:: Work instructions ::
Wherever the word "Praxis" appears in the entries, copy the whole line.

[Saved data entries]

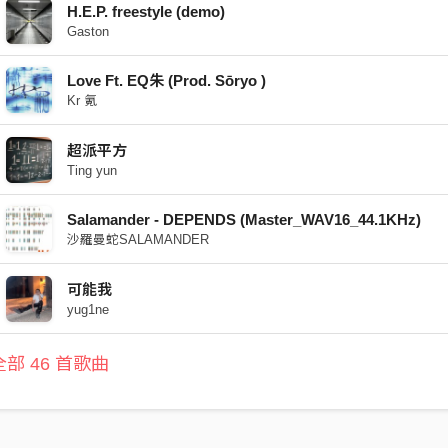
H.E.P. freestyle (demo)
Gaston
Love Ft. EQ朱 (Prod. Sōryo )
Kr 氪
超派平方
Ting yun
Salamander - DEPENDS (Master_WAV16_44.1KHz)
沙羅曼蛇SALAMANDER
可能我
yug1ne
部 46 首歌曲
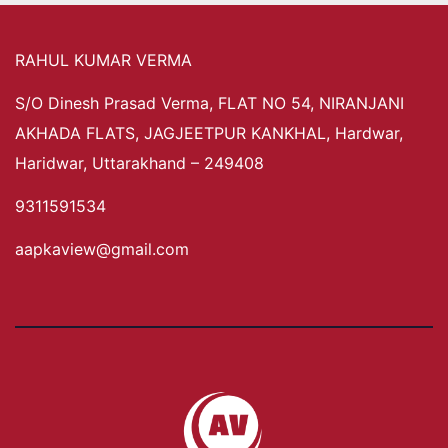
RAHUL KUMAR VERMA
S/O Dinesh Prasad Verma, FLAT NO 54, NIRANJANI
AKHADA FLATS, JAGJEETPUR KANKHAL, Hardwar,
Haridwar, Uttarakhand – 249408
9311591534
aapkaview@gmail.com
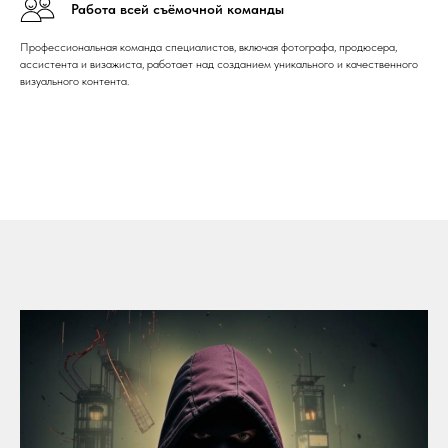
Работа всей съёмочной команды
Профессиональная команда специалистов, включая фотографа, продюсера,
ассистента и визажиста, работает над созданием уникального и качественного
визуального контента.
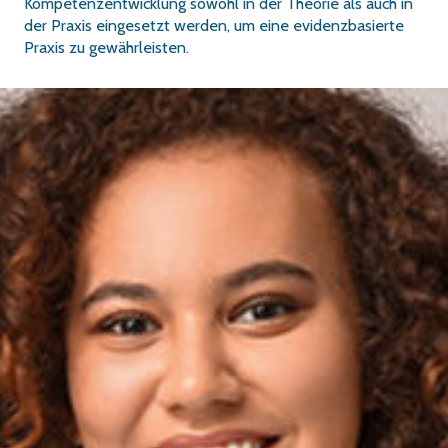
Kompetenzentwicklung sowohl in der Theorie als auch in
der Praxis eingesetzt werden, um eine evidenzbasierte
Praxis zu gewährleisten.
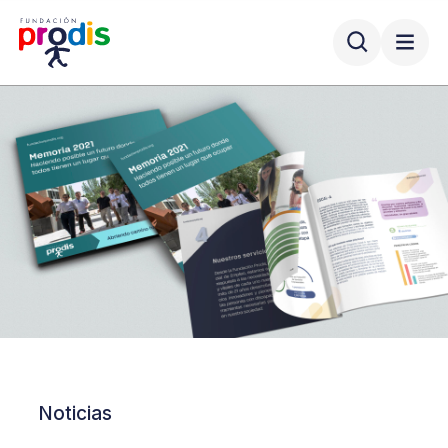
Noticias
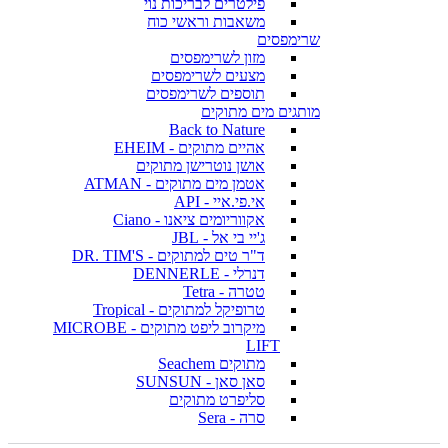
פילטרים לבריכות נוי
משאבות וראשי כוח
שרימפסים
מזון לשרימפסים
מצעים לשרימפסים
תוספים לשרימפסים
מותגים מים מתוקים
Back to Nature
אהיים מתוקים - EHEIM
אושן נוטרישן מתוקים
אטמן מים מתוקים - ATMAN
אי.פי.איי - API
אקווריומים ציאנו - Ciano
ג'יי בי אל - JBL
ד"ר טים למתוקים - DR. TIM'S
דנרלי - DENNERLE
טטרה - Tetra
טרופיקל למתוקים - Tropical
מיקרוב ליפט מתוקים - MICROBE
LIFT
מתוקים Seachem
סאן סאן - SUNSUN
סליפרט מתוקים
סרה - Sera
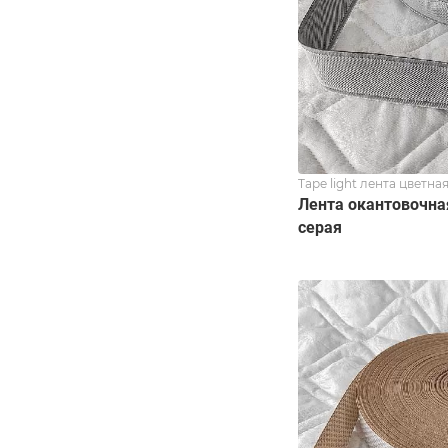
Tape light лента цветна
Лента окантовочная
серая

:: Output for this task ::
der Praxis eingesetzt werden, um eine evidenzbasierte
Praxis zu gewährleisten.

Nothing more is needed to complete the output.